--- START ---

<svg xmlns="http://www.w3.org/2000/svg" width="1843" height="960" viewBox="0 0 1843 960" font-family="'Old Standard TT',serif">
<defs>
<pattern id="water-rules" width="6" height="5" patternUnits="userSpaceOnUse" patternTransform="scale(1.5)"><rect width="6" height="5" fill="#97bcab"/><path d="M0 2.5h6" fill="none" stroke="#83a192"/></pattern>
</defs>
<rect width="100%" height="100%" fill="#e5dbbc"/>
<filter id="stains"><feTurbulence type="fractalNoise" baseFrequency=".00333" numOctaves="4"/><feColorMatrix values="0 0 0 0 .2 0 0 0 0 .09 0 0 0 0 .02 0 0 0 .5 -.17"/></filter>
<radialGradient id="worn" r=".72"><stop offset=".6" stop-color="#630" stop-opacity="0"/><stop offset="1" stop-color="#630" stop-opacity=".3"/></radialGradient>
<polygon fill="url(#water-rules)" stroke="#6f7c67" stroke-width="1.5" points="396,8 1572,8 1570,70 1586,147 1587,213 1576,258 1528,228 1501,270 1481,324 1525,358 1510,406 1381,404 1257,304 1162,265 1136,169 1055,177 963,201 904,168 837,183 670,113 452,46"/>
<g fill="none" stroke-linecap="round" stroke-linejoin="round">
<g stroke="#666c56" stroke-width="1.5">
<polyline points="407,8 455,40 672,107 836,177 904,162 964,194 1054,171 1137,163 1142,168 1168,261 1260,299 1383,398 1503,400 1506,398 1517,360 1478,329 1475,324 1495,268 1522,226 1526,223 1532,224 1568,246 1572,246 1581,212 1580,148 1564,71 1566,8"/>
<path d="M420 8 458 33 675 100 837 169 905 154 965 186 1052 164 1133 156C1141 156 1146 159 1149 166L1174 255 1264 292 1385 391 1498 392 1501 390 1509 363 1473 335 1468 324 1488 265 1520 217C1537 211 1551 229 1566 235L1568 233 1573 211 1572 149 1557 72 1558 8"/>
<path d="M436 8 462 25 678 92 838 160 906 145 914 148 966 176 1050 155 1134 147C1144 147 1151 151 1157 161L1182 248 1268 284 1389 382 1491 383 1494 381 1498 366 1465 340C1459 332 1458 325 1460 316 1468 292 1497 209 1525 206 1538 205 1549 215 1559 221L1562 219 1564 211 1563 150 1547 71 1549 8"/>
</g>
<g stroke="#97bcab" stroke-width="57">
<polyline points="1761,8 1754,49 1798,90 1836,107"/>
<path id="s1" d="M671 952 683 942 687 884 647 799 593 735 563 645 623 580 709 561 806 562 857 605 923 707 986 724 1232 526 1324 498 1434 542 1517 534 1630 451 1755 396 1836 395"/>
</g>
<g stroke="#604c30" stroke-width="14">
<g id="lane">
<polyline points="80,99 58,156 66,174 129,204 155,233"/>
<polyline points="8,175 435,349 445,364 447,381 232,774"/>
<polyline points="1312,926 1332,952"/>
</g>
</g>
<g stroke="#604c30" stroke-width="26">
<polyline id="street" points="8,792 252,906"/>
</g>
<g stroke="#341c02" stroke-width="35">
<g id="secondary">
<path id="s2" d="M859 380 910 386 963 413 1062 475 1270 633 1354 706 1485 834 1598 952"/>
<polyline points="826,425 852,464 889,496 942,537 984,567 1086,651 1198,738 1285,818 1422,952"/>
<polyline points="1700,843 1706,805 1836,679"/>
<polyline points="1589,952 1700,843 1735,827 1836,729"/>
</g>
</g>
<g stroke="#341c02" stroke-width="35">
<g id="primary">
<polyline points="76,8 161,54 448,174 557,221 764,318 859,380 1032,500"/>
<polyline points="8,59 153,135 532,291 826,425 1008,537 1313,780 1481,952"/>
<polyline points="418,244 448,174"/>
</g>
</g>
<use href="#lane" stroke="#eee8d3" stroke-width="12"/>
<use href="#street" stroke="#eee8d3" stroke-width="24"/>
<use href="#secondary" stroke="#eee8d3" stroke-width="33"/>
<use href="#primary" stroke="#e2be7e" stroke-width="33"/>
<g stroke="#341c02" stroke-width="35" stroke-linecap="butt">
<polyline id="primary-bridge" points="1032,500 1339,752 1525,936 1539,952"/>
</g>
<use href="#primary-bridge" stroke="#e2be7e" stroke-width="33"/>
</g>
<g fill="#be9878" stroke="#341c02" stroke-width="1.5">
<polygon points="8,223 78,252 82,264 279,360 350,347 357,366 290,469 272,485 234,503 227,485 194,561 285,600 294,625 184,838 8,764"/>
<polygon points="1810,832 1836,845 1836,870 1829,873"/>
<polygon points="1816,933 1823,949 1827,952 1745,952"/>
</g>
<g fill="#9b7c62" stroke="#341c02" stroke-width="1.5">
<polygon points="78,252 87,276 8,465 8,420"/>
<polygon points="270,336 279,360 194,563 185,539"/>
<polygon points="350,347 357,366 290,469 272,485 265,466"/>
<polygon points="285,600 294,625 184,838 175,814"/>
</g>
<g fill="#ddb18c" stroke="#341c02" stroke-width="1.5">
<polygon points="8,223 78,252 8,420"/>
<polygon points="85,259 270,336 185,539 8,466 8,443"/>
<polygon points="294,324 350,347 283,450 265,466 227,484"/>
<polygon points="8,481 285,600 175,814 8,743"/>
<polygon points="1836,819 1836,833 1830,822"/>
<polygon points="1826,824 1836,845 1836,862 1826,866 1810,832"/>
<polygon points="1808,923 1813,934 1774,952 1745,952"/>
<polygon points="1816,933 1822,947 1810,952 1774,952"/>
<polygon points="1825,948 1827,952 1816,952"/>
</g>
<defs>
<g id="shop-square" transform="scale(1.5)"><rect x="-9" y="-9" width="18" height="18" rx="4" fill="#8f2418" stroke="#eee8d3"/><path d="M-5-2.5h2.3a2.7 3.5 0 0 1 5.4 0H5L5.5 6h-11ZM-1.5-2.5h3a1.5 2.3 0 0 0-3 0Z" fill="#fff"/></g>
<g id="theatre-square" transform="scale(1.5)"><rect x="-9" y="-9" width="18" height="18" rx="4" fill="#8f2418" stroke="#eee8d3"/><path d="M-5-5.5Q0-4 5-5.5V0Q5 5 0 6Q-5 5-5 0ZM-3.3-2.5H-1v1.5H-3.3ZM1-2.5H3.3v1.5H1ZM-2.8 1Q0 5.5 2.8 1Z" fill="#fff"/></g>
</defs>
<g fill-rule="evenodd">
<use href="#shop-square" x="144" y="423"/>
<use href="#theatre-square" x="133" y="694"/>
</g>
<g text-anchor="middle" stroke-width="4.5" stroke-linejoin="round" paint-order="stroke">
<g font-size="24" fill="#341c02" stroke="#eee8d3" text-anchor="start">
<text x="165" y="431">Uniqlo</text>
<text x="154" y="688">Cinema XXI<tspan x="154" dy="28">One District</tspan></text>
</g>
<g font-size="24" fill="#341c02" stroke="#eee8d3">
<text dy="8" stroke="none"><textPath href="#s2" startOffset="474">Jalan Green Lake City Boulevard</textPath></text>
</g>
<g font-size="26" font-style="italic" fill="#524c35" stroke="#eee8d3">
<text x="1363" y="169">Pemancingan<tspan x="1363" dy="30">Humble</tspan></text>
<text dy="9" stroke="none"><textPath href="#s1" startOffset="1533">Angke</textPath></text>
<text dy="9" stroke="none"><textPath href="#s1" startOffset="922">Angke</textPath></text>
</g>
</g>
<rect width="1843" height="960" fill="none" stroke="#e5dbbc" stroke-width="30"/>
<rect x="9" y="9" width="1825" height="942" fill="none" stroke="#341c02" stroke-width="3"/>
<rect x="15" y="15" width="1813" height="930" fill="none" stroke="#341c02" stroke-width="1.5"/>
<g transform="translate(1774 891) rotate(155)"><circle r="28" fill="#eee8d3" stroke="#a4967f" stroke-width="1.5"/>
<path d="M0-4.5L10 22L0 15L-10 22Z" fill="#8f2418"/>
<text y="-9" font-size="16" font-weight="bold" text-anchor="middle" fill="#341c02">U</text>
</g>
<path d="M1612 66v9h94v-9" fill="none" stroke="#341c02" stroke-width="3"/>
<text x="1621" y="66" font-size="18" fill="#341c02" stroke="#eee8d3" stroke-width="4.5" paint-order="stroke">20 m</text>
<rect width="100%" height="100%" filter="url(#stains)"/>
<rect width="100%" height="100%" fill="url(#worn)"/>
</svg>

--- END ---

▸ **Exercise requirements**
Your answer should consist of all lines above that include the string "middle".

▸ **Exercise output**
<g text-anchor="middle" stroke-width="4.5" stroke-linejoin="round" paint-order="stroke">
<text y="-9" font-size="16" font-weight="bold" text-anchor="middle" fill="#341c02">U</text>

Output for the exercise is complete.